Trump forgets that the question was about Russia. He’s thinking about Obama: “He didn’t talk tough to North Korea. You know, we have a big problem with North Korea. Big. Big, big. You look at all of the things, you look at the line in the sand. The red line in the sand in Syria. He didn’t do the shot. I did the shot.”

Implication: I bombed when Obama would not. I’m tougher.

Baker goes back to the Russia email. “How did you … interpret it?”

Trump mentions that the email concerned misbehavior by the Democrats. And he’s off to the races again: “It was an illegal act done by the DNC, or the Democrats … some pretty horrific things came out of that.”
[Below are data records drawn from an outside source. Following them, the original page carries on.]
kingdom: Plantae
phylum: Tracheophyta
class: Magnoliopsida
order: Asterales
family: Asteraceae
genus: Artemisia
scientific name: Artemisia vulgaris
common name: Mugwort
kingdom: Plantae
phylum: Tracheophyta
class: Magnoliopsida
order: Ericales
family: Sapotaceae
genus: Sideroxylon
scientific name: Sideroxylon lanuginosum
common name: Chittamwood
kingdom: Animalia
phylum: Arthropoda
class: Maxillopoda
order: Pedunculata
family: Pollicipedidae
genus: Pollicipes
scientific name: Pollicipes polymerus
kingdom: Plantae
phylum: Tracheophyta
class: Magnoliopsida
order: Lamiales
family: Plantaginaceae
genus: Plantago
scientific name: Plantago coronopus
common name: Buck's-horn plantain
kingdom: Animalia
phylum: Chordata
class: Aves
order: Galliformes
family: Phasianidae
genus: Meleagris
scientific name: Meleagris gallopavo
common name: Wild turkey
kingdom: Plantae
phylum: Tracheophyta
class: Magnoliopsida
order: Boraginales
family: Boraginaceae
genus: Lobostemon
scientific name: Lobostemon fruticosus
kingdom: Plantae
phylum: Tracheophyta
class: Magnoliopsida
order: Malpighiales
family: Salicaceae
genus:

Implication: Whatever our campaign did, the Democrats did worse.

Schmidt then asks about the investigation by Special Counsel Robert Mueller. Trump blames Mueller’s appointment on Attorney General Jeff Sessions: “Jeff Sessions takes the job, gets into the job, recuses himself. I then have—which, frankly, I think is very unfair to the president. How do you take a job and then recuse yourself?”

The person who actually triggered Mueller’s appointment was Trump himself. When he told NBC’s Lester Holt that he had fired FBI Director James Comey because was frustrated by the Russia investigation—thus virtually admitting to obstruction of justice—he essentially forced Acting Attorney General Rod Rosenstein to appoint a special counsel. But Trump exonerates himself by way of comparison. Who was most responsible for Mueller’s appointment? Sessions, by recusing himself and putting the decision in Rosenstein’s hands.

Near the end of the interview, the Times reporters make one last effort to get Trump to address the meeting with Donald Trump Jr. Baker notes that just after the meeting, Trump said he would give a speech about Clinton’s corrupt dealings with Russia. And Trump responds with one last comparison: “She deleted and bleached … 33,000 emails. I talked about the back of the plane, I talked about the uranium deal, I talked about the speech that Russia gave Clinton—$500,000 while she was secretary of state.”

Implication, yet again: Whatever we did, Clinton was worse.

Why the endless comparisons? First, they allow Trump to continually shift the definition of success. Did his effort at health-care reform fail? Not if the metric is speed; Clinton and Obama took longer. Did his top campaign officials do something wrong in welcoming Russian government dirt on Hillary Clinton? Not compared to Clinton, who deleted 33,000 emails and gave Russia America’s uranium.

Second, by endlessly comparing himself to other people, Trump turns the conversation away from policy. What matters about health-care reform isn’t its impact on ordinary Americans. It’s what it says about which president is more successful. From the Russia scandal to the Syrian military strike to holding hands with Emmanuel Macron, Trump turns almost everything into a parable about who is superior to who.

Remember Trump’s technique during the primaries. He was more honest than Ted Cruz (“lying Ted”), more vigorous than Jeb Bush (“low energy”) and taller—yes, taller—than Marco Rubio (“little Marco”). The significance of the comparison is always secondary. What matters is that Trump comes out on top.